Robotics startup Generalist AI hit a $2 billion valuation Thursday after closing a $400 million funding round backed by Nvidia's NVentures, Jeff Bezos, and AI pioneer Fei-Fei Li, signaling that the industry's future belongs to general-purpose brain architectures rather than robot-specific software. The round was led by Radical Ventures with participation from 8VC, Union Square Ventures, Hanabi Capital, and Norwest. Zoom CEO Eric Yuan, Xiaomi co-founder Bin Lin, and entrepreneur Naval Ravikant also joined as angel investors, according to the company.
Generalist is building foundation models designed to work across any robotic system, humanoids, warehouse machines, industrial arms, autonomous platforms. The company argues that the intelligence layer matters more than the hardware.
"The future of robotics is bigger than any single robot," the company wrote in a blog post. "Whether it's a humanoid in the home, a robotic arm on a factory floor, a mobile robot in a warehouse, or an autonomous system in space, the vital technology will be the intelligence that works across form factors, environments, and applications."
Founded in 2024 by former DeepMind scientists Pete Florence and Andy Zeng alongside ex-Boston Dynamics roboticist Andrew Barry, Generalist has already shipped two model generations. GEN-0 launched last November and demonstrated that larger models trained on more real-world data produced more capable robotic systems, scaling laws for physical AI.
GEN-1 followed in April, running three times faster than comparable state-of-the-art models with 99% reliability across diverse tasks, the company said.
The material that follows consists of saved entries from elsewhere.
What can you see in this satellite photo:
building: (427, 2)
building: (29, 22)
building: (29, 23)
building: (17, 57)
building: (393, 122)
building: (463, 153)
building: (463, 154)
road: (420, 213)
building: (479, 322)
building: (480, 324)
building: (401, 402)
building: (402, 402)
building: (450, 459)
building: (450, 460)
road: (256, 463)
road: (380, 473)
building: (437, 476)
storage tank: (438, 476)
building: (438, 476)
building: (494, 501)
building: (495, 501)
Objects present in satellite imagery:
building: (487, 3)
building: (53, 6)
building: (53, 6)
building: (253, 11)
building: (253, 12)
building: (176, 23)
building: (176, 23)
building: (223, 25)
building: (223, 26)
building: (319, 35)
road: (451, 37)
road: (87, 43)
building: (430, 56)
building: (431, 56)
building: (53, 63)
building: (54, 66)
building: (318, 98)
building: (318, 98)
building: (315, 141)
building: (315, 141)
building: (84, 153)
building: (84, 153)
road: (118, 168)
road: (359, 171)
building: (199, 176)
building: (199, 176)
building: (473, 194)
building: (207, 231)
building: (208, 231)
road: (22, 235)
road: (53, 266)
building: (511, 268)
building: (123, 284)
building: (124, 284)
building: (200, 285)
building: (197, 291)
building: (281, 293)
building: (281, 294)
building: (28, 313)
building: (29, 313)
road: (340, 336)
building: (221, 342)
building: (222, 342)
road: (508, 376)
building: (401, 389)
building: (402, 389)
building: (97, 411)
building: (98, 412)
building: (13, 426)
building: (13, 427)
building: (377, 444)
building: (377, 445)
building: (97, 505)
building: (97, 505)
The new capital will fund larger models, expanded real-world data collection, more compute infrastructure, and commercial deployments. Generalist framed the strategy as a self-reinforcing loop: better models do more useful physical work, and data from real businesses fuels the next generation.
"Scaling robot learning creates better models, better models can do more useful physical work, and data from real businesses drives the next generation of more capable models," the company said in a statement.
Generalist's approach stands apart from competitors like Physical Intelligence, whose pi-0 model GEN-1 reportedly exceeded on task speed. Rather than optimizing for a single robot or task, Generalist builds adaptive AI that can handle real-world unpredictability, a box that doesn't sit right, a shirt that folds differently, lighting that shifts. A human adjusts and retries. Most robots fail.
Generalist's models learn from the failure and adapt.
Nvidia's continued backing is telling. The chipmaker has called robotics the next trillion-dollar industry and its three-computer platform, training, simulation, and deployment, positions it as the infrastructure layer for companies like Generalist. The startup's $2 billion valuation reflects investor conviction that physical AGI will emerge from general models trained on physical experience, not from specialized code written for individual machines.